++++ SOURCE RECORDS ++++

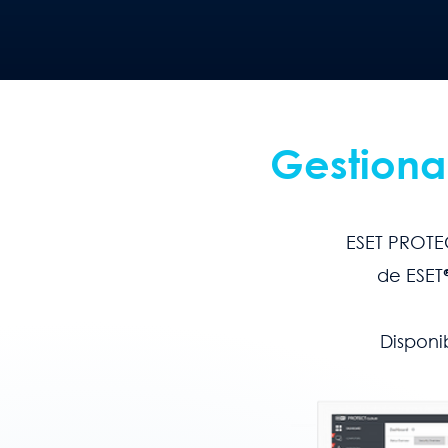
Gestiona
ESET PROTE
de ESET
Disponi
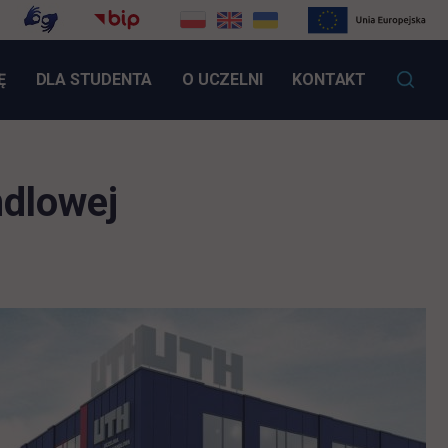
LINK OTWIERA SIĘ W NOWEJ KARCIE
Ę
DLA STUDENTA
O UCZELNI
KONTAKT
dlowej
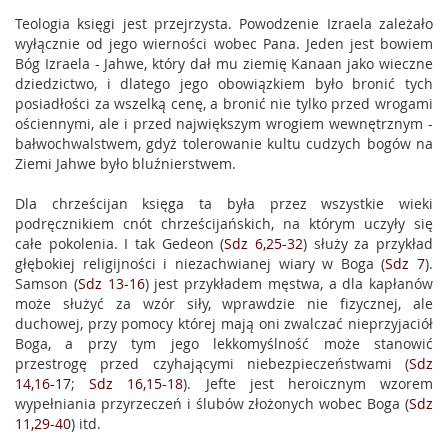
Teologia księgi jest przejrzysta. Powodzenie Izraela zależało
wyłącznie od jego wierności wobec Pana. Jeden jest bowiem
Bóg Izraela - Jahwe, który dał mu ziemię Kanaan jako wieczne
dziedzictwo, i dlatego jego obowiązkiem było bronić tych
posiadłości za wszelką cenę, a bronić nie tylko przed wrogami
ościennymi, ale i przed największym wrogiem wewnętrznym -
bałwochwalstwem, gdyż tolerowanie kultu cudzych bogów na
Ziemi Jahwe było bluźnierstwem.
Dla chrześcijan księga ta była przez wszystkie wieki
podręcznikiem cnót chrześcijańskich, na którym uczyły się
całe pokolenia. I tak Gedeon (
Sdz 6,25-32
) służy za przykład
głębokiej religijności i niezachwianej wiary w Boga (
Sdz 7
).
Samson (
Sdz 13-16
) jest przykładem męstwa, a dla kapłanów
może służyć za wzór siły, wprawdzie nie fizycznej, ale
duchowej, przy pomocy której mają oni zwalczać nieprzyjaciół
Boga, a przy tym jego lekkomyślność może stanowić
przestrogę przed czyhającymi niebezpieczeństwami (
Sdz
14,16-17
;
Sdz 16,15-18
). Jefte jest heroicznym wzorem
wypełniania przyrzeczeń i ślubów złożonych wobec Boga (
Sdz
11,29-40
) itd.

++++

- [PROBLEM] Can you copy the text read from every page in the data above, word for word and line for line, leaving the pictures out of your answer?

- [EXERCISE RESULT]
Gestiona
ESET PROTE
de ESET
Disponi
LINK OTWIERA SIĘ W NOWEJ KARCIE
Ę
DLA STUDENTA
O UCZELNI
KONTAKT
dlowej
Teologia księgi jest przejrzysta. Powodzenie Izraela zależało
wyłącznie od jego wierności wobec Pana. Jeden jest bowiem
Bóg Izraela - Jahwe, który dał mu ziemię Kanaan jako wieczne
dziedzictwo, i dlatego jego obowiązkiem było bronić tych
posiadłości za wszelką cenę, a bronić nie tylko przed wrogami
ościennymi, ale i przed największym wrogiem wewnętrznym -
bałwochwalstwem, gdyż tolerowanie kultu cudzych bogów na
Ziemi Jahwe było bluźnierstwem.
Dla chrześcijan księga ta była przez wszystkie wieki
podręcznikiem cnót chrześcijańskich, na którym uczyły się
całe pokolenia. I tak Gedeon (
Sdz 6,25-32
) służy za przykład
głębokiej religijności i niezachwianej wiary w Boga (
Sdz 7
).
Samson (
Sdz 13-16
) jest przykładem męstwa, a dla kapłanów
może służyć za wzór siły, wprawdzie nie fizycznej, ale
duchowej, przy pomocy której mają oni zwalczać nieprzyjaciół
Boga, a przy tym jego lekkomyślność może stanowić
przestrogę przed czyhającymi niebezpieczeństwami (
Sdz
14,16-17
;
Sdz 16,15-18
). Jefte jest heroicznym wzorem
wypełniania przyrzeczeń i ślubów złożonych wobec Boga (
Sdz
11,29-40
) itd.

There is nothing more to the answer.